Al confine russo con la Cecenia, un’anziana donna giunge, dopo un faticoso viaggio in treno e persino su un mezzo corazzato, presso un campo militare russo per rivedere il nipote, ufficiale dell’esercito, impegnato in azioni di guerra contro il nemico. Alexandra e’ il suo nome, ed e’ una vedova stanca fisicamente e mentalmente dopo una vita di fatiche, privazioni piu’ morali che fisiche, umiliazioni. Non si vergogna di ammettere in un colloquio con una donna cecena che da quanto e’ diventata vedova - un paio di anni prima - ha finalmente trovato quella liberta’ e serenita’ che con il violento consorte non era mai riuscita a intravedere ma solo ad anelare.

Non vede il nipote da sette anni, e quando lo ritrova, addormentato vestito, trascurato e con i piedi piagati prova un senso di sofferenza, pena e delusione, forse abituata all’immagine retorica di una forza armata efficiente e impeccabile e ben organizzata anche nei momenti di urgenza e necessita’.

L’accampamento e’ una baraccopoli di fortuna in cui i giovani soldati riposano dopo le fatiche della rappresaglia contro i ribelli, trascorrono il tempo nell’ozio o pulendo le armi, guardandosi intorno smarriti quasi a domandarsi il senso della loro presenza in quella desolazione. Il nipote assegna alla nonna un giovane soldato che la segua e le procuri pasti adeguati, ma la donna preferisce sviare i percorsi obbligati e vedere con i propri occhi il mondo reale oltre i confini militari. Conosce, familiarizza e viene ospitata da una commerciante dello squallido mercato ove la protagonista si reca per acquistare sigarette e generi alimentari per i militari, e da quell’incontro nasce un’amicizia profonda con la promessa di rivedersi nella citta’ di Alexandra, che si offre anche di far visitare San Pietroburgo ad un gentile giovane vicino dell’amica, che provvede a riaccompagnarla al campo tramite una scorciatoia.

Il film vive anche di momenti teneri e commoventi come quando il giovane affannato militare che ha in custodia la donna, rincuorato dopo averla ritrovata, le apparecchia in pochi istanti una improvvisata ma ordinata tavola per la cena con un mazzolino di fiori, unico vezzo ma anche omaggio dal valore inestimabile in quel mare di polvere e squallore.

Lo sguardo obliquo e ammaliante di Sokurov, che si sofferma sugli occhi liquidi ed interrogativi dei giovani militari semi -svestiti per la calura soffocante, e’ sempre un marchio distintivo unico e prezioso.

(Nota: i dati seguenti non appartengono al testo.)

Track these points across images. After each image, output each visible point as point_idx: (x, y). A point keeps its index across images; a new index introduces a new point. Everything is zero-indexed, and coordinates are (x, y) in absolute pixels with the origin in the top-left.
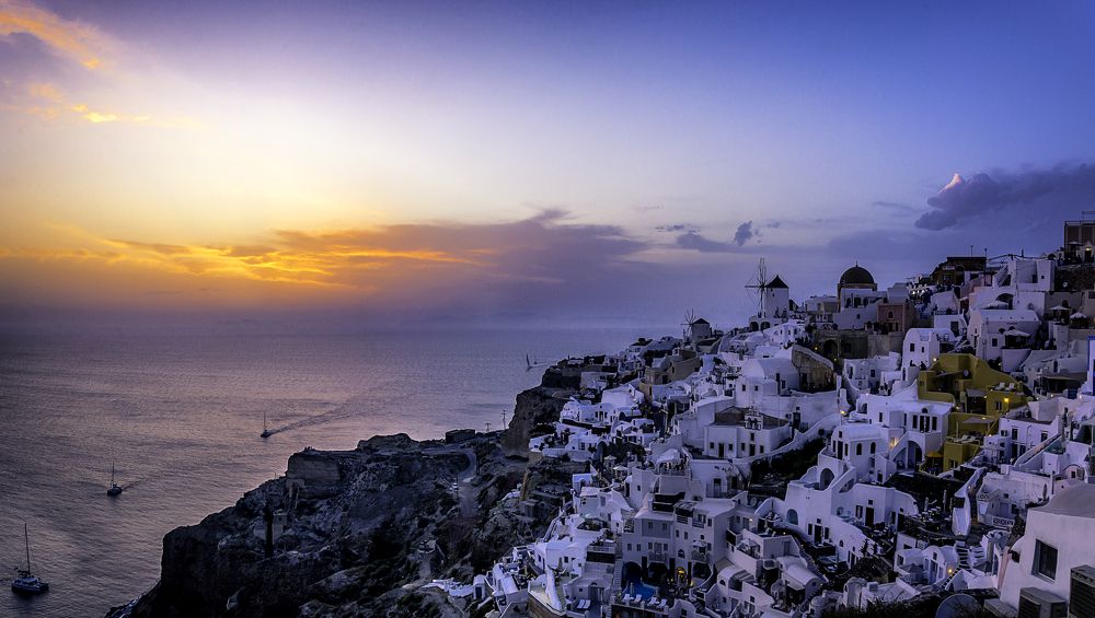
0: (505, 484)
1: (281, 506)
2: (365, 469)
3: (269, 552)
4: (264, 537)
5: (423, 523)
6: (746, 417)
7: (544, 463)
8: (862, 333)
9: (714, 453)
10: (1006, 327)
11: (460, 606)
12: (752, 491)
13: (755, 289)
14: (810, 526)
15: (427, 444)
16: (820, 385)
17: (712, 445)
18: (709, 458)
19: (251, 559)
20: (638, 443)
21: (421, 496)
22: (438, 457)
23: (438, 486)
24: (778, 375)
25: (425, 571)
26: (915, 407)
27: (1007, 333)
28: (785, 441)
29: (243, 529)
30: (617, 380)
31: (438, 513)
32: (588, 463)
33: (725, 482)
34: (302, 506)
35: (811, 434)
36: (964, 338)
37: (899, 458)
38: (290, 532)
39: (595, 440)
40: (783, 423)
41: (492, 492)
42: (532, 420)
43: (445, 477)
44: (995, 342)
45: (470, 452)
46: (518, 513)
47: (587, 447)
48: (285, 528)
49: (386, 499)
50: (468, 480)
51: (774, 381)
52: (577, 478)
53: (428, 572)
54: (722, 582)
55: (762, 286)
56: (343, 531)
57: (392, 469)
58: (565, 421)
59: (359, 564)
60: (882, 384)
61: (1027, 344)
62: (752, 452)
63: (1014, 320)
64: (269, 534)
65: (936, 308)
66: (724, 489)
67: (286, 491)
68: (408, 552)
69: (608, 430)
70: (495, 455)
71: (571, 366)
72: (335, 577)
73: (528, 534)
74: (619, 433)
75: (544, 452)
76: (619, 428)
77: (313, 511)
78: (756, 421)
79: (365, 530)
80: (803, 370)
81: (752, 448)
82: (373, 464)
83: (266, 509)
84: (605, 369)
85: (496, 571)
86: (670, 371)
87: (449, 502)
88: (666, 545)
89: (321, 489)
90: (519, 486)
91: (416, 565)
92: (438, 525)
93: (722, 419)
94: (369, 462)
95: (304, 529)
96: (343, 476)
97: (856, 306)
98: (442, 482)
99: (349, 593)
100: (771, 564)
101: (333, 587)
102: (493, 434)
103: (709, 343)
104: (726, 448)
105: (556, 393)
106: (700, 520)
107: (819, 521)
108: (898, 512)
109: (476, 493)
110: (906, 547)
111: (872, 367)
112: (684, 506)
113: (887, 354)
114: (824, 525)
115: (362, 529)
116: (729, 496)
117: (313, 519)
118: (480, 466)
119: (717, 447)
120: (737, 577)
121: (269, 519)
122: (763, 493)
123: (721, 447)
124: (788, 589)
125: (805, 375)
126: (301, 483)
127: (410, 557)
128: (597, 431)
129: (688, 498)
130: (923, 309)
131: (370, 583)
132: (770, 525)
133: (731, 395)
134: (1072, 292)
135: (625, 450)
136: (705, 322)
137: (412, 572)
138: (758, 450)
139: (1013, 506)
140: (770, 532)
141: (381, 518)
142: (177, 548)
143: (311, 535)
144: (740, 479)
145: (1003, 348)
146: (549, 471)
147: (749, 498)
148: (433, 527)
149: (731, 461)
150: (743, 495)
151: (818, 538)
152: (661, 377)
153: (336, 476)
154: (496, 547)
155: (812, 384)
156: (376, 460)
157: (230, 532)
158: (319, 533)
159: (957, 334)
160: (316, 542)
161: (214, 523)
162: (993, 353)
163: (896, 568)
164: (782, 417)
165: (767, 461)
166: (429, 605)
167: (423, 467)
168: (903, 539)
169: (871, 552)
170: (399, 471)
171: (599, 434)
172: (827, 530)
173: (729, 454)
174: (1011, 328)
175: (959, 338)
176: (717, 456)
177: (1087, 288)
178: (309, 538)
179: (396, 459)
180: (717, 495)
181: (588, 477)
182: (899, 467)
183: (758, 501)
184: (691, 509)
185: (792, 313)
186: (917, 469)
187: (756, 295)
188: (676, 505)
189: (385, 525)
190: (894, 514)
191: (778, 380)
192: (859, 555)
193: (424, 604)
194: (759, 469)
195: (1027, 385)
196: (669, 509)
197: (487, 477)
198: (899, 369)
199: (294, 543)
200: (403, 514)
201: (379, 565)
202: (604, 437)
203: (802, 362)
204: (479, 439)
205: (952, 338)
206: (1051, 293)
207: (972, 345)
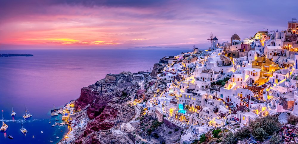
0: (151, 84)
1: (104, 84)
2: (121, 78)
3: (101, 93)
4: (101, 90)
5: (133, 90)
6: (210, 72)
7: (161, 80)
8: (237, 52)
9: (202, 80)
10: (274, 51)
11: (140, 108)
12: (211, 89)
13: (210, 40)
14: (226, 98)
15: (134, 74)
16: (227, 64)
17: (201, 78)
18: (200, 81)
19: (98, 94)
20: (183, 77)
21: (132, 84)
22: (136, 77)
23: (136, 83)
24: (217, 61)
25: (133, 99)
26: (252, 70)
27: (274, 52)
28: (219, 78)
29: (96, 88)
30: (177, 62)
31: (136, 88)
32: (171, 81)
33: (204, 87)
34: (108, 84)
35: (226, 76)
36: (263, 53)
37: (248, 82)
38: (106, 89)
39: (173, 75)
40: (219, 73)
41: (148, 85)
42: (157, 70)
43: (138, 81)
44: (271, 54)
45: (143, 76)
46: (154, 90)
47: (170, 77)
48: (105, 88)
49: (125, 84)
50: (142, 82)
51: (216, 63)
52: (168, 84)
53: (133, 100)
54: (204, 111)
55: (212, 39)
56: (116, 90)
57: (127, 78)
58: (165, 71)
59: (119, 97)
60: (243, 64)
61: (279, 55)
62: (211, 80)
63: (275, 49)
64: (102, 89)
65: (256, 45)
66: (204, 88)
67: (105, 81)
68: (129, 95)
69: (175, 73)
70: (148, 77)
71: (166, 58)
72: (114, 99)
73: (156, 95)
74: (178, 74)
75: (161, 77)
76: (178, 73)
77: (110, 86)
78: (212, 73)
79: (121, 90)
80: (223, 60)
81: (211, 79)
82: (123, 77)
83: (101, 85)
84: (174, 59)
85: (148, 101)
86: (190, 60)
87: (138, 86)
88: (190, 101)
89: (112, 81)
90: (154, 84)
91: (131, 98)
92: (136, 91)
93: (203, 72)
94: (122, 77)
95: (108, 89)
96: (116, 79)
97: (235, 45)
98: (137, 82)
99: (117, 102)
100: (217, 107)
101: (114, 100)
102: (148, 73)
103: (199, 54)
104: (205, 79)
105: (163, 64)
106: (198, 96)
107: (228, 97)
108: (248, 95)
109: (144, 85)
110: (251, 103)
111: (240, 60)
112: (195, 92)
113: (244, 57)
114: (230, 98)
115: (120, 90)
116: (206, 90)
117: (110, 87)
118: (145, 79)
119: (202, 78)
120: (208, 110)
121: (102, 86)
122: (214, 90)
123: (204, 78)
124: (221, 113)
125: (223, 62)
126: (108, 80)
127: (130, 96)
128: (173, 73)
129: (196, 90)
130: (252, 45)
131: (121, 100)
132: (216, 97)
133: (206, 66)
134: (290, 42)
135: (179, 78)
136: (197, 49)
137: (130, 99)
138: (212, 79)
139: (278, 94)
140: (216, 99)
141: (124, 88)
142: (84, 91)
143: (110, 90)
144: (208, 86)
145: (273, 56)
146: (161, 82)
147: (211, 91)
148: (134, 91)
149: (206, 82)
150: (209, 90)
151: (228, 101)
152: (188, 62)
153: (115, 79)
154: (148, 97)
155: (225, 64)
156: (123, 76)
157: (94, 88)
158: (111, 90)
159: (261, 52)
160: (111, 92)
161: (91, 87)
162: (271, 57)
163: (250, 108)
164: (218, 72)
165: (215, 82)
166: (133, 107)
167: (133, 79)
168: (250, 101)
169: (242, 105)
170: (128, 79)
171: (173, 74)
172: (231, 99)
173: (205, 80)
174: (275, 51)
175: (262, 53)
176: (203, 81)
177: (294, 41)
178: (109, 91)
179: (128, 77)
180: (203, 90)
181: (170, 84)
182: (248, 84)
183: (213, 92)
184: (196, 93)
185: (219, 46)
186: (253, 85)
187: (210, 41)
188: (193, 92)
189: (125, 90)
190: (247, 95)
191: (217, 63)
192: (239, 105)
193: (132, 106)
194: (213, 84)
195: (279, 65)
196: (191, 93)
197: (147, 82)
198: (247, 60)
199: (106, 91)
200: (129, 88)
201: (123, 97)
202: (175, 75)
203: (223, 58)
204: (145, 73)
205: (260, 53)
206: (285, 42)
207: (265, 55)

Il grande autore russo, dopo la trilogia sul potere (ormai quadrilogia con il superpremiato veneziano Faust) si concentra sul ceto basso, sulla base della societa’, che e’ quella che non decide mai, ma subisce sempre le devastanti conseguenze dei conflitti che i pochi potenti causano, generalmente piu’ per capriccio o per logiche di prevaricazione che per reale necessita’ e nobilta’ di intenti.

Molto intensa la prova della protagonista, dalla scorza dura ma dal cuore generoso e caritatevole, volto austero e corpo imponente che trova perfetto riscontro con la professione di nota cantante lirica che ho letto caratterizzi il suo percorso artistico precedente.